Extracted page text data

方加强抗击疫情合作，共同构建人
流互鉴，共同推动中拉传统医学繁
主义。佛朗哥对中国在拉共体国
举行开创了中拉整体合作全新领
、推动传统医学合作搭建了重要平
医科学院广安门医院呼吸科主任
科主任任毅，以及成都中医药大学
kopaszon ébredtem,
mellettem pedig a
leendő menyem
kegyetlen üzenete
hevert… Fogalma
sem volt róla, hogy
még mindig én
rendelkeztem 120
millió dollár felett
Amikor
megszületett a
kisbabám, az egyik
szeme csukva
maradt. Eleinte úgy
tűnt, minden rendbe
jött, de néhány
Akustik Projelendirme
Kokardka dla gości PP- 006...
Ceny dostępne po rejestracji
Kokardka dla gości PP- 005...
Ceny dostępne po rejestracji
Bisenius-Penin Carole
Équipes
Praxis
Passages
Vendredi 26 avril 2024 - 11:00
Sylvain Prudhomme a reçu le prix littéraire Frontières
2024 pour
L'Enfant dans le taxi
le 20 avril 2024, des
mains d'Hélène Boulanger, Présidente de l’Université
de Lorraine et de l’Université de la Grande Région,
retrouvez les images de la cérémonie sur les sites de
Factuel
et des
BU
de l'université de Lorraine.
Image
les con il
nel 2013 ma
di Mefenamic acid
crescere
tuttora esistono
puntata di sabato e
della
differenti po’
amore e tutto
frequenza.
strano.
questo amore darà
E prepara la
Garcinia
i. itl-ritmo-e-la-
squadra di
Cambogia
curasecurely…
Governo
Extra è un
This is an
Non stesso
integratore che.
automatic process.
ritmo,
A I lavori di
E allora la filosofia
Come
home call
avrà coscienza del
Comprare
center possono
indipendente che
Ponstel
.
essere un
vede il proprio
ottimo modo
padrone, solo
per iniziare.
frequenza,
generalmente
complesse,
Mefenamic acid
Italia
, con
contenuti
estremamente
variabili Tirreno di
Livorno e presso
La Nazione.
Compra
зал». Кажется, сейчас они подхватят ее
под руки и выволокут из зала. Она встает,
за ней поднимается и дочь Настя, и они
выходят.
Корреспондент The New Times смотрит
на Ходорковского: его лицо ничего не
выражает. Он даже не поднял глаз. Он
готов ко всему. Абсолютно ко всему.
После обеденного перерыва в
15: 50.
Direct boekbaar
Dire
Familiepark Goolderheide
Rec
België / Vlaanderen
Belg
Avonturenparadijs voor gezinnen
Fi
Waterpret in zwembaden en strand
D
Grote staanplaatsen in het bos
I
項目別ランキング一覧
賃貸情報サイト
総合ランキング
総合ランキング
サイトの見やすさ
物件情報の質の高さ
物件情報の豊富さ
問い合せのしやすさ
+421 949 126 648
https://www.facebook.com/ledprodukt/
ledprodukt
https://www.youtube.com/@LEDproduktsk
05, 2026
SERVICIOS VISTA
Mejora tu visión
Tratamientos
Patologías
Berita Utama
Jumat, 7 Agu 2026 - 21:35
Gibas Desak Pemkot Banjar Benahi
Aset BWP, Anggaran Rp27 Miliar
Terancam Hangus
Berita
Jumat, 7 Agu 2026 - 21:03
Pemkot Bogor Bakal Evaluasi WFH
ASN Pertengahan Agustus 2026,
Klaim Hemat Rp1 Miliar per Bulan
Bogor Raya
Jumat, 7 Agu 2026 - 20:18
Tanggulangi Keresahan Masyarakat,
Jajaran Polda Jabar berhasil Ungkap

*What to work on*.
In the records above, find every line containing the word "Pemkot" and show it.

*Finished exercise*.
Gibas Desak Pemkot Banjar Benahi
Pemkot Bogor Bakal Evaluasi WFH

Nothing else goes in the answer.